> **Brief 1**
Do these statements agree with the passage on tax investigations? (a) An investigation usually starts out in the open. (b) Failing to submit reports is named as a technical offense. (c) Most of the methods used to gather evidence are classified. Answer yes or no for each, and quote the words from the passage that decide it.
> **Brief 2**
Pick up the passage on tax investigations after its last sentence and keep writing it.

** Extracted text follows **

A tax investigation may be opened against a private individual, an independent dealer, a company and/or corporation, based on the suspicion of committing tax offenses; the most common offenses are concealing income (working under the table), inflating expenses by the use of fictitious tax invoices, filing false reports, smuggling goods, etc. Furthermore, a tax investigation can also be opened because of a suspicion of committing a technical offense, the most common of which is the failure to submit reports, administering account books not in accordance with the provisions, or the failure to transfer deducted payments, etc.

How is a tax investigation opened?

As a rule, an investigation will begin covertly; the Tax Authority operates an intelligence team that incudes intelligence officers whose job it is to gather information on various subjects; an investigation can be opened by obtaining information from an intelligence source operated by the intelligence officer, or on the basis of suspicion that arises in the Tax Authority’s sophisticated data analysis systems. On receipt of the information, an undercover investigation is opened, which deals mainly with establishing suspicions and gathering evidence prior to the open investigation, at which point the suspect / interrogee is unaware that an undercover investigation is underway against him. The material and the evidence are gathered by the intelligence system, covertly, with the aid of a range of methods and means, most of which are classified.

** End of Extracted text **
** Raw data follows **

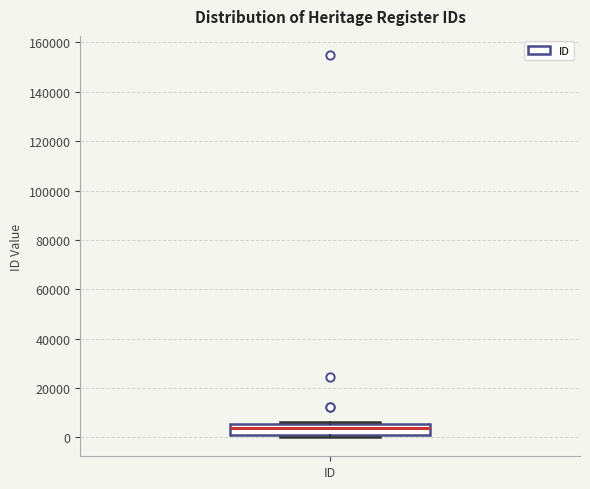

Transcribe this box plot: give where the median line is, the range the box spans, and where the two whiskers end, as read against the y-axis. The values are not printed on the chart, so give them approximately, as read against the axis.

median 4000, box 2000 to 6000, whiskers 0 to 6000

** End of Raw data **

> **Your response 1**
(a) No: "As a rule, an investigation will begin covertly"
(b) Yes: "the most common of which is the failure to submit reports"
(c) Yes: "most of which are classified"

> **Your response 2**
After gathering the evidence and formulating the suspicions, the investigation comes out into the open. In this case, the Tax Authority investigators surprise the suspect / interrogee, at his home, in the early hours of the morning, for the purpose of conducting a search of the home, during which, evidence of any kind will be seized (documents, computers, telephones, digital files, etc.). It is highly likely that on the same day, the suspect’s business, or his bookkeeper, and/or accountant will be searched, in order to seize evidence or even to investigate or question them. At the end of the search, the suspect will be detained and taken to the Tax Authority’s investigation facility, where he will be investigated for hours, and the evidence gathered will be presented to him and he will be required to respond.

From my wealth of experience, I can say that the moment when the suspect / interrogee is woken in the early hours of the morning and discovers that an undercover, and now open, investigation is being conducted against him is a very difficult moment for him and for his family, taking them by surprise in a most unpleasant manner.

As a rule, at the end of the investigation, at the investigation facility, the suspect will be brought before a judge for the extension of his custody for the purpose of investigating him, on the grounds that there are many investigative actions that the Tax Authority investigators must perform, actions which can only be performed when the suspect is in custody and unable to disrupt the investigation by coordinating versions or concealing investigation material that the investigators have not yet reached, and also for the purpose of performing interrogation tricks such as placing a “stimulant” in the suspect’s cell.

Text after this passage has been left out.